Nel 2014-15 ha frequentato il corso di Scrittura e Narrazione, organizzato dalla casa editrice Nuvole di Ardesia e tenuto dallo scrittore e insegnante di italiano Vincenzo Ambrosanio, nella splendida cornice di Villa Bruno, a San Giorgio a Cremano.
Tra ottobre e novembre 2015 ha partecipato al Corso di Editoria, tenuto a Napoli dal service Talento Letterario.
Inoltre dal 2012 ha seguito vari corsi di formazione a Foggia presso la Fondazione Nuova Specie Onlus di Mariano Loiacono e tutt’ora continua a farlo.
Il 22 luglio del 2016 ha pubblicato il suo primo romanzo, intitolato “I guardiani dell’Efterion”, con la casa editrice Bibliotheka Edizioni.
A gennaio 2017 ha inoltre pubblicato su Amazon, in ebook, la fiaba spaziale “Le avventure di Lobo, il pianetino parlante”, premiata ad aprile 2017 come prima classificata della IV edizione del concorso “Libera la fantasia”. Il 21 marzo 2017 ha pubblicato, sempre su Amazon e in ebook, il secondo libro della saga dell’Efterion “I guardiani dell’Efterion, le leggende dello spazio”, che è una raccolta di 18 storie.
Il 2 settembre 2017 ha ricevuto una segnalazione di merito per una sua poesia nella prima edizione del concorso “Rinnovamenti”.
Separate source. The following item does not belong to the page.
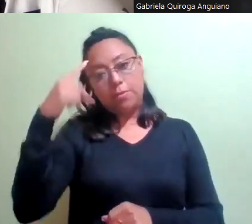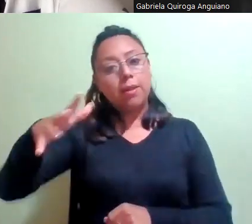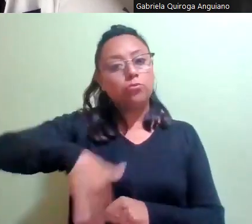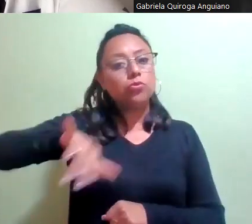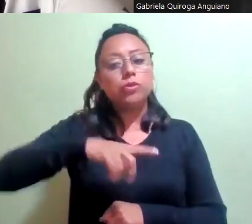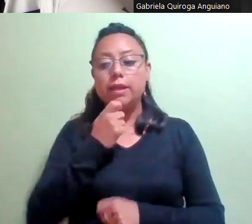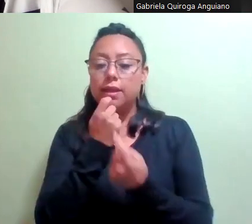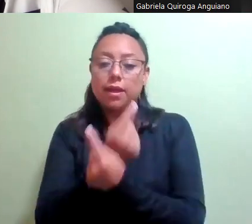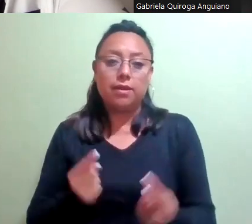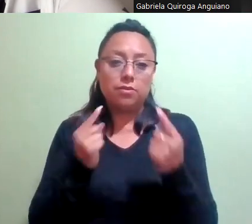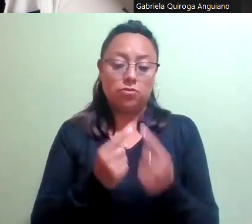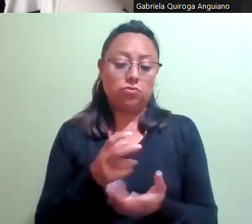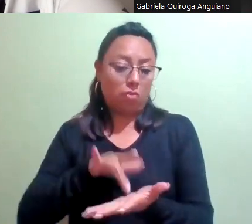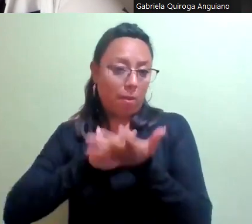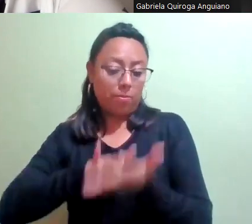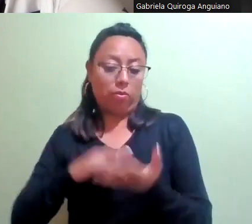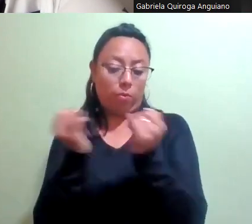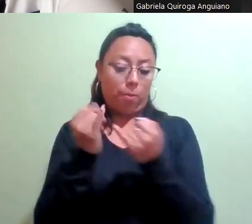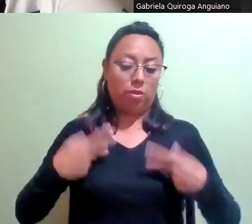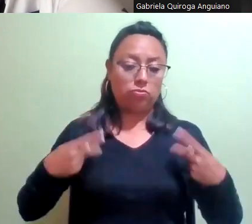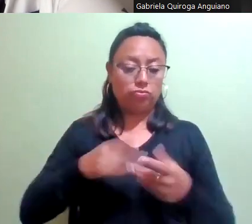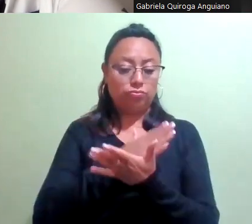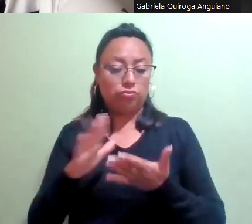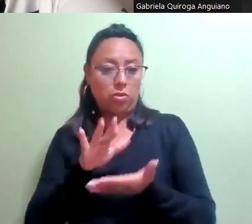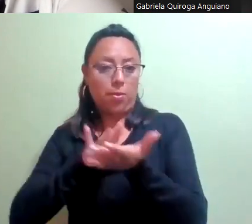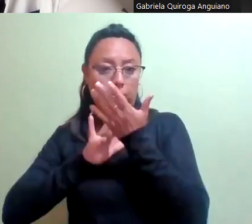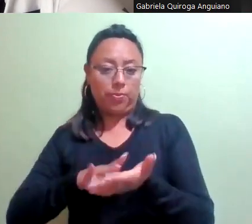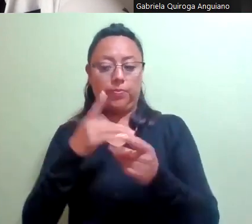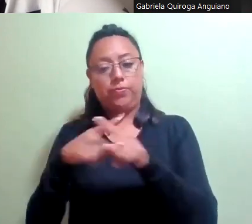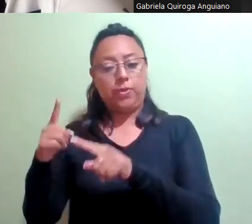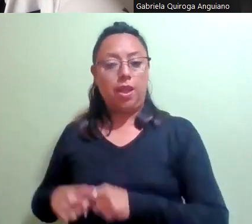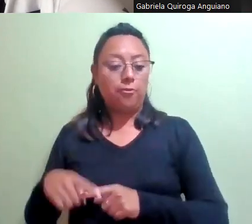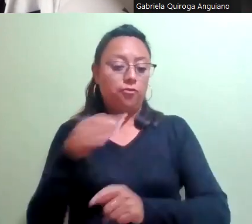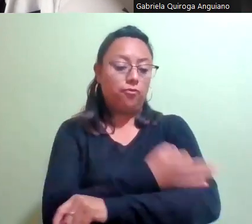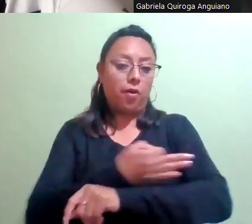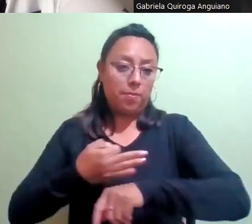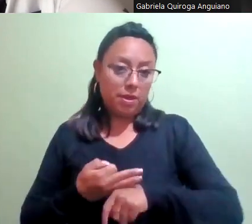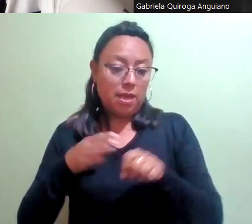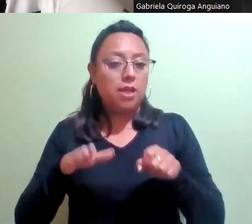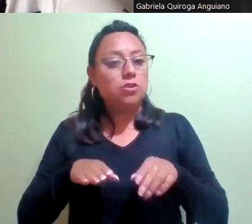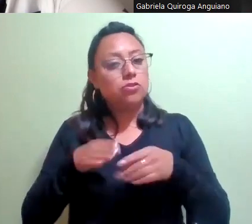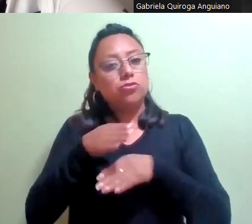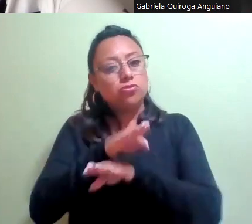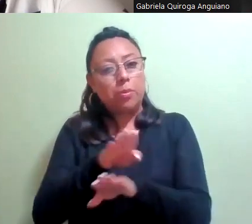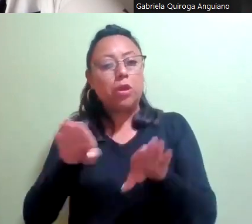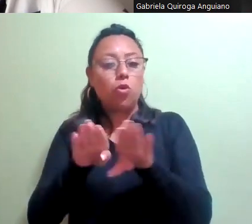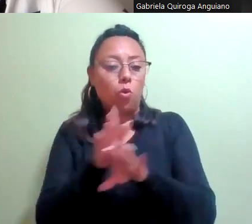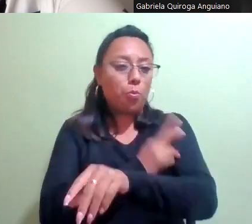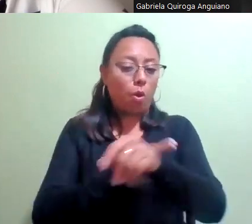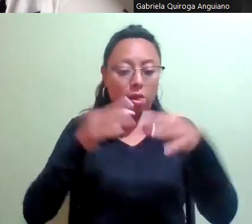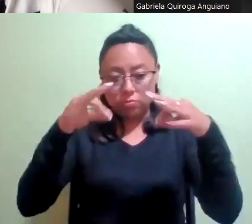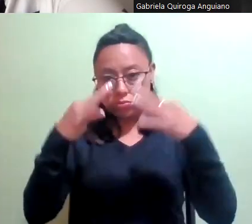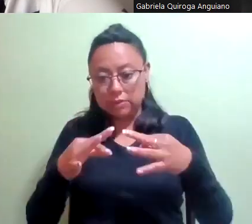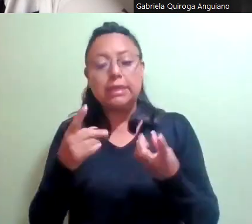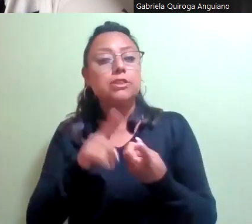a la niñez en zonas marginadas y realizan acompañamientos y orientación a las familias sobre los trámites que se tienen que que tienen que realizar y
Il 19 settembre 2017 ha pubblicato il fantasy “Malkha, le avventure del giovane Nedo” con la casa editrice LFA Publisher.
L’8 ottobre ha ritirato a Roma il premio come miglior giovane autore del concorso “I valori della famiglia, Memorial Giovanni Leone”.
Il 20 ottobre 2017 ha ritirato il premio come terzo classificato al concorso di poesia “Avellino in versi”.